[[ Records for this task open ]]

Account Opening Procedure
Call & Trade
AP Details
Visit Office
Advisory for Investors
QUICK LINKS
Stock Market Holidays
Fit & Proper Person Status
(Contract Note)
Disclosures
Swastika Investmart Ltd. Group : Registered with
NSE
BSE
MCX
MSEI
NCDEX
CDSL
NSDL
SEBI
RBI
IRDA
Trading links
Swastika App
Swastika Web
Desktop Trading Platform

[[ Records for this task closed ]]

[Work to be completed]
Copy the line containing "QUICK LINKS" exactly. Then copy every line after it through the end of the listing, and nothing more.

[Task solution]
QUICK LINKS
Stock Market Holidays
Fit & Proper Person Status
(Contract Note)
Disclosures
Swastika Investmart Ltd. Group : Registered with
NSE
BSE
MCX
MSEI
NCDEX
CDSL
NSDL
SEBI
RBI
IRDA
Trading links
Swastika App
Swastika Web
Desktop Trading Platform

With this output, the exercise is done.